What you will do: Pull every line containing "pinky" from the data.

Exercise input:
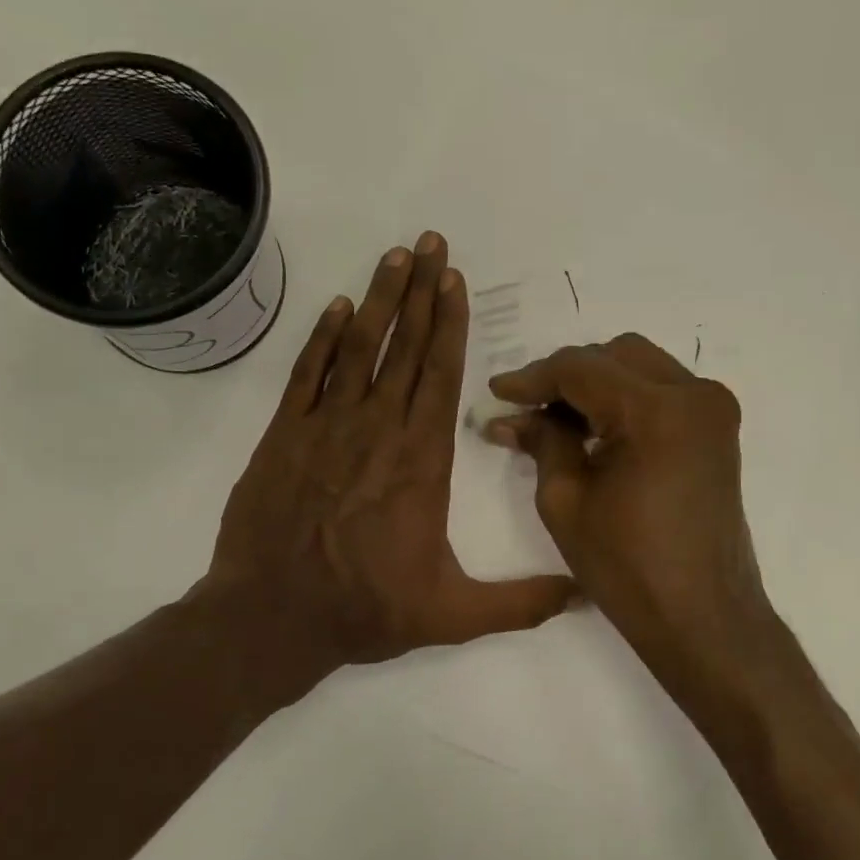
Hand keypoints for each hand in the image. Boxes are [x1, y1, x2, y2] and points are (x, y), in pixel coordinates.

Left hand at [201, 233, 576, 696]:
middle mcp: (377, 429)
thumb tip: (586, 595)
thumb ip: (522, 603)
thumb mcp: (453, 615)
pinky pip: (306, 373)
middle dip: (421, 291)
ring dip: (377, 299)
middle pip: (405, 347)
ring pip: (358, 348)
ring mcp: (325, 427)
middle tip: (430, 241)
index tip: (454, 279)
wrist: (272, 617)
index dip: (450, 324)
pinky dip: (321, 337)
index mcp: (420, 461)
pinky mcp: (282, 435)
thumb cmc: (365, 611)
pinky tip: (335, 307)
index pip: (441, 375)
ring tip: (394, 256)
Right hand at [485, 335, 776, 717]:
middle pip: (613, 355)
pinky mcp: (717, 429)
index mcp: (657, 410)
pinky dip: (624, 399)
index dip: (532, 378)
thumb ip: (542, 442)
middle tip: (527, 409)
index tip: (497, 392)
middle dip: (565, 376)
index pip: (580, 368)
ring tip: (555, 422)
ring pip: (639, 367)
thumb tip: (510, 417)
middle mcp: (694, 394)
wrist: (703, 618)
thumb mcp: (565, 501)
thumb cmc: (627, 568)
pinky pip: (661, 391)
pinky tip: (594, 429)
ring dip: (595, 385)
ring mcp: (713, 409)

Solution to the exercise:
pinky pip: (306, 373)
pinky dip: (321, 337)
pinky mcp: (282, 435)
pinky tip: (335, 307)
pinky mcp: (717, 429)
pinky dip: (624, 399)
pinky pip: (661, 391)
pinky tip: (594, 429)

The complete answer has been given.